Wednesday, February 11, 2015

It's worth a shot: another blog post about vaccines

Vaccines are important.

I won't write the one billionth blog about how people should immunize their kids (they should). As a nurse I love immunizations. As a pediatric nurse for the last two years, I am incredibly fortunate to not have seen kids hospitalized for polio or measles or mumps or many, many other vaccine-preventable illnesses. 

As a nurse I have seen babies with whooping cough. I've been those babies' nurse who can't leave their bedside because I'm so worried they will cough, cough, cough until they occlude their tiny airways. I'm very happy that whooping cough is much less prevalent thanks to immunizations.

I've spent enough time on the hematology-oncology (cancer) floor at work to know that anything, ANYTHING we can do for those kids is something we should do. Getting your healthy kids immunized helps heard immunity and gives very immunologically fragile kids a chance to be kids. 

I hope you never have occasion to spend time with a medically complicated kid, but if you did you would wish you could do anything to help them. You would wish that you could give them stickers or toys or say something clever to make them forget all the pokes, procedures, hospitalization, tests. You would want to let their families sleep easier. You would want to help. And vaccines are what we do to help.

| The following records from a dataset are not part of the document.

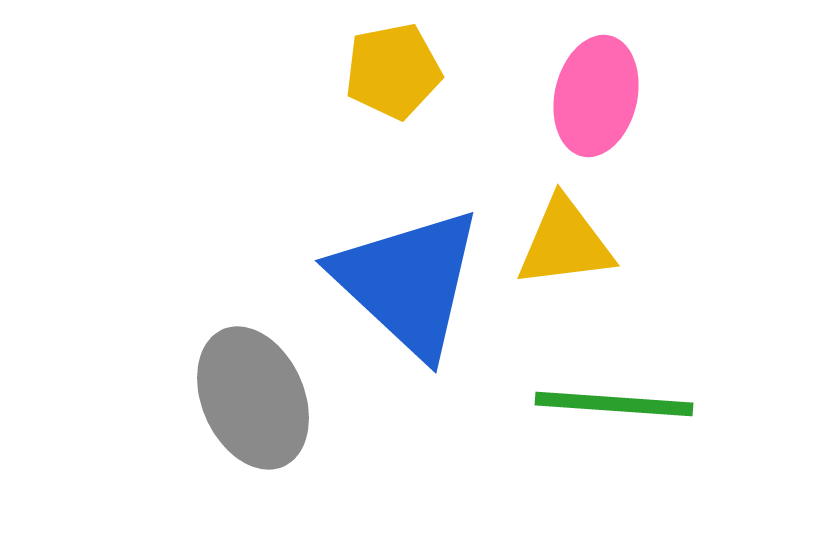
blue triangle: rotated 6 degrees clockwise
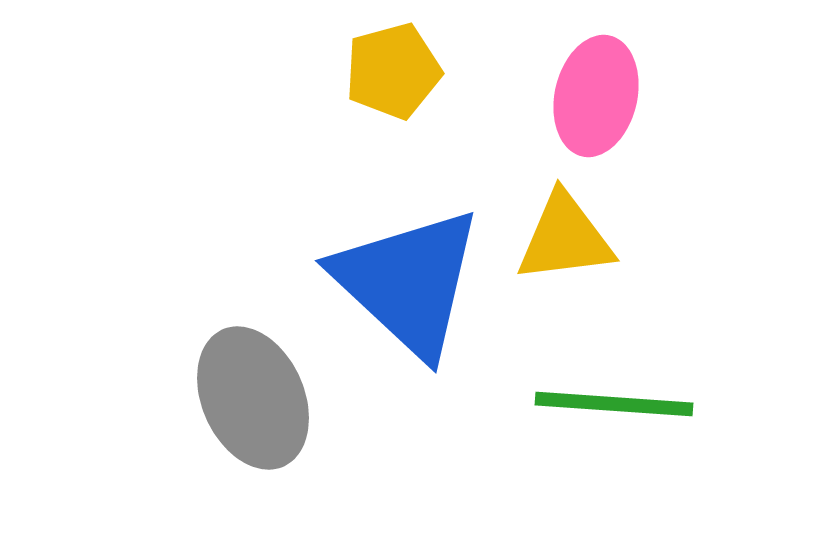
yellow pentagon: rotated 4 degrees counterclockwise
yellow triangle: moved 5 px up
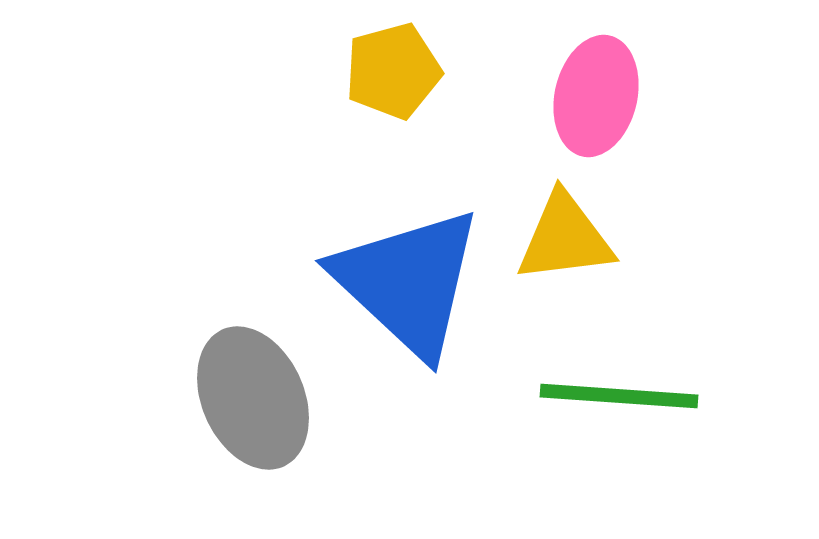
green line: moved 5 px right, 8 px up
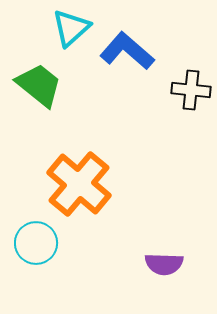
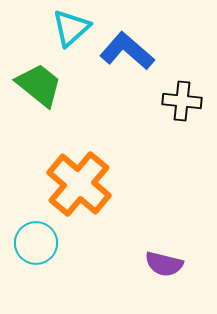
black cross: moved 9 px left, 11 px down
purple semicircle: rotated 12 degrees clockwise
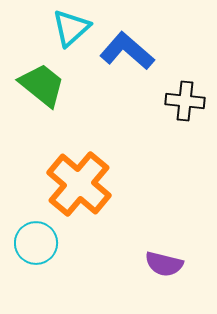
green trapezoid: moved 3 px right
black cross: moved 3 px right
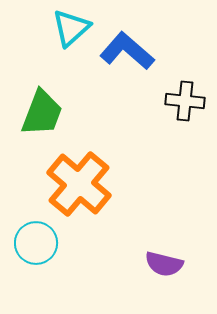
green trapezoid: moved 28 px down; rotated 72 degrees clockwise
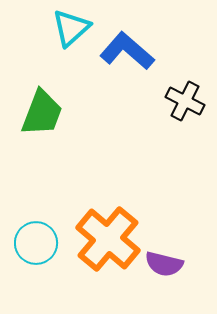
black cross: rotated 21 degrees clockwise
orange cross: moved 29 px right, 55 px down
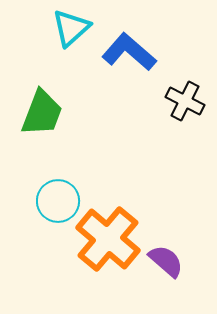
blue L-shape: moved 2 px right, 1 px down
cyan circle: moved 22 px right, 42 px up
purple semicircle: moved 2 px right, 3 px up; rotated 153 degrees counterclockwise
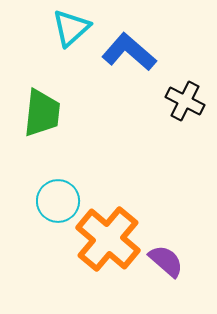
green trapezoid: rotated 15 degrees counterclockwise
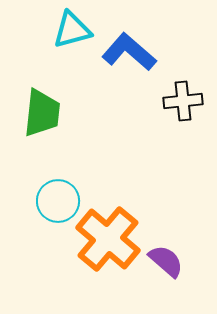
cyan triangle: moved 1 px right, 2 px down; rotated 27 degrees clockwise
black cross: moved 2 px left; rotated 33 degrees counterclockwise
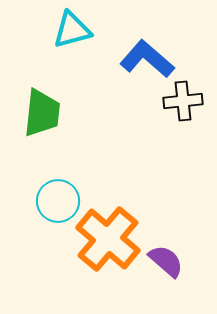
blue L-shape: moved 18 px right, 7 px down
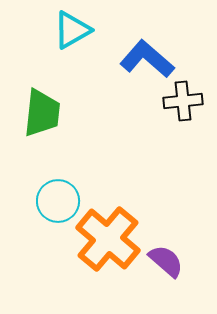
cyan triangle: rotated 15 degrees counterclockwise
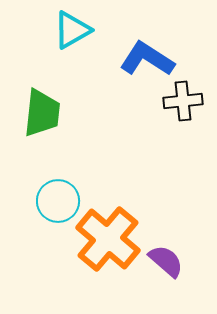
blue L-shape: rotated 8 degrees counterclockwise
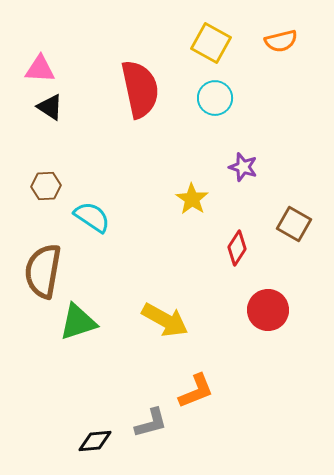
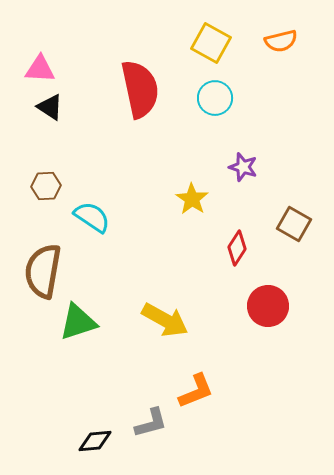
red circle: moved 4 px up
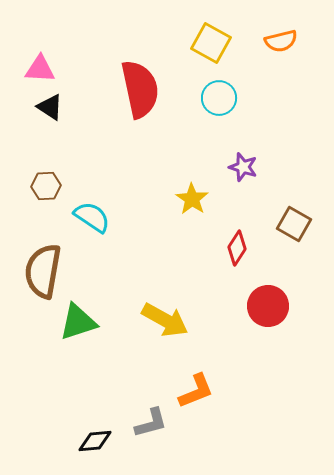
cyan circle: moved 4 px right
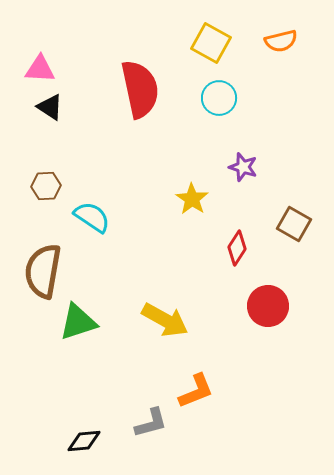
black diamond: moved 11 px left
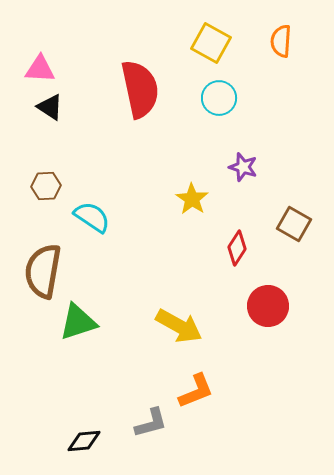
orange semicircle: rotated 108 degrees clockwise
yellow arrow: moved 14 px right, 6 px down
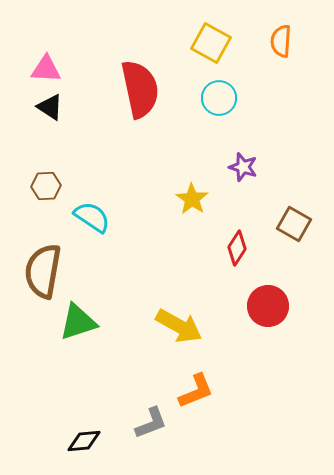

I don't really care if people dress crazy or eat weird food or say nutty things to me on the train. I'm cool with the fact that we are all different and weird in our own ways. But I believe we are all in this together.

After losing a pregnancy that we wanted very much, B and I are members of the "there but for grace of god go I" club. We count our lucky stars -- for our baby, for our health, for our jobs, for our very lucky stars. And anything we can do to help the people marching, walking, jogging, hobbling along with us, we will do.

Go vaccines! Go science! Be smart, but more than that -- be a friend.

Measles are scarier than sharks!

1 comment:

M.I. said...

Do you know what's scarier than measles OR sharks? Sharks with Measles.